Is it possible then, that a divisive election has given rise not to genuine bigotry, but a malicious strain of trolls? Students tired of safe spaces and tone policing hit out by scrawling symbols that they’re taught are evil from as long as they can remember. Kids on college campuses make poor, stupid decisions everyday. Often the symbols are backwards, missing branches, drawn almost completely incoherently. Are they just the Bud Light-fueled decisions of drunken sophomores at 3am?

Swastika written on a parked car in Philadelphia, February 2016

A man who might know is the University of Wisconsin’s Marc Lovicott. As a member of the University Police Department, he deals with students and their poor choices on a regular basis. He said: “I’m probably an optimist, but I think the majority of the incidents we deal with on a day to day basis are students making poor choices based on alcohol.

“I don’t believe that a lot of cases are malicious, I don’t think they’re trying to cause harm.”

Asked what he thinks of the uptick in racial incidents reported at colleges across America, he paints a complicated picture. “We’ve definitely had more reports this year, but I wouldn’t see there’s been a real rise in intolerance or bigotry since the election or even the campaign.

“A lot of these things we hear about, but we can’t properly investigate. They’re either not reported to us as police incidents or the individual chooses not to pursue it.

“All we can do is make sure we use every available channel to make sure our students feel safe, and to hold those responsible to account. We always encourage our students to report everything they know or hear about.”

A few weeks ago, a student at UConn found a note with a racial slur towards Chinese people accompanied with a backwards swastika. Obviously not the most coherent racism ever seen. But despite the perpetrator’s garbled message, it still sent a worrying message to Jewish students there.

Hayley Gola, a Jewish senior studying in Stamford told me that although nothing had happened to her, the last year has made her uncomfortable in her own skin. She said: “You can’t look at someone and work out how they feel about you as a Jew, so you question everyone.

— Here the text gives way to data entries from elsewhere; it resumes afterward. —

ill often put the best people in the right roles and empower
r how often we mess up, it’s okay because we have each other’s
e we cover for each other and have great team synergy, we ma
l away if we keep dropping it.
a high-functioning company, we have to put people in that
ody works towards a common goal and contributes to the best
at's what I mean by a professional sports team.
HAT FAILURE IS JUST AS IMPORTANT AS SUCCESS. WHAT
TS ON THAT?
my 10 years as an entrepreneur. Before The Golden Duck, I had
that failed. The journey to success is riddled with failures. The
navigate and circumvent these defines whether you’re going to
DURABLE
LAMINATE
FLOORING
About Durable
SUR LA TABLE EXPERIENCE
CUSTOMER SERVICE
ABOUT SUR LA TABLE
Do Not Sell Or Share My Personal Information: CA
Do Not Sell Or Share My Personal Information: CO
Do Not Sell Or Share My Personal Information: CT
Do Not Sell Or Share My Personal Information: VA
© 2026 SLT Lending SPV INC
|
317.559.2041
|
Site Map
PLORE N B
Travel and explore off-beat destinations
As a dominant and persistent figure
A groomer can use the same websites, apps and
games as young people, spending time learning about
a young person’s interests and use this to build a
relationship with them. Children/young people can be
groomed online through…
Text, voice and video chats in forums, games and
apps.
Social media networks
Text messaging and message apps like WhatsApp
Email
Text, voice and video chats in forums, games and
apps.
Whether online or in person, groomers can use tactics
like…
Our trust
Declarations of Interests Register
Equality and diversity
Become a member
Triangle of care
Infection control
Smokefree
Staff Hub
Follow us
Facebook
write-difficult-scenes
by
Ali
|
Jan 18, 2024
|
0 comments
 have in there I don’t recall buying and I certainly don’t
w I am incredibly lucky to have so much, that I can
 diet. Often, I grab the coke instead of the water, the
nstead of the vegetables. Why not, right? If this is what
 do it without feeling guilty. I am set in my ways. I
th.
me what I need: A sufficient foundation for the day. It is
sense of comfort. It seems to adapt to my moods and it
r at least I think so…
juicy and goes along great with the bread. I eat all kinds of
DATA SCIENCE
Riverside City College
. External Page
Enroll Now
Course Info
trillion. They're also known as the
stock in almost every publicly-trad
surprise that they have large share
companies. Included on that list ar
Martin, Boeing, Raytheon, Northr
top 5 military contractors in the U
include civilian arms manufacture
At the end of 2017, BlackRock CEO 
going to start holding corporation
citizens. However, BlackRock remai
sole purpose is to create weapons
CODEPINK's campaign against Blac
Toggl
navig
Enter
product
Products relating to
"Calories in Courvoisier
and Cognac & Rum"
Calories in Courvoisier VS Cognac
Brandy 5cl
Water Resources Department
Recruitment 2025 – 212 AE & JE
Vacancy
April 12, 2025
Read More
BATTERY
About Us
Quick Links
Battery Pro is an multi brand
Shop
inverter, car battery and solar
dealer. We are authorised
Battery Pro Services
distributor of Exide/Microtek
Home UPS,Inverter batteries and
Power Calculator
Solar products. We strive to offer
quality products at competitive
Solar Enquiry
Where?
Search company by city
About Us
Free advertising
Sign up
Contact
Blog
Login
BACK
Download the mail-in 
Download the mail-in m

“These incidents make you withdraw into your religion.” But despite admitting she feels threatened, she concedes that many of the incidents might just be idiots trying to provoke something.

“These people have a veil of ignorance over them, they don’t understand what it means, they just want to get a reaction. And these people are almost more annoying than the racists, they’re not doing it for any reason they’re drunk or they’re on drugs.”

When discussing the longterm effects and what this means to Jews in America, she’s rather more serious. Implying that this is a pattern repeated throughout history, she thinks it would be foolish to not take it seriously.

She believes that even if they are just drunk college kids: “You can’t afford to make assumptions.

“We should be worried, it’s getting more common. Ignoring the problem doesn’t make it go away.”

It goes without saying that Jewish students should be vigilant towards anti-Semitism, and bigotry in all its forms. But when the perpetrators aren’t even intelligent enough to be coherent in their racism, when they garble together the most offensive words and stereotypes just to provoke a response, isn’t overreacting exactly what they want?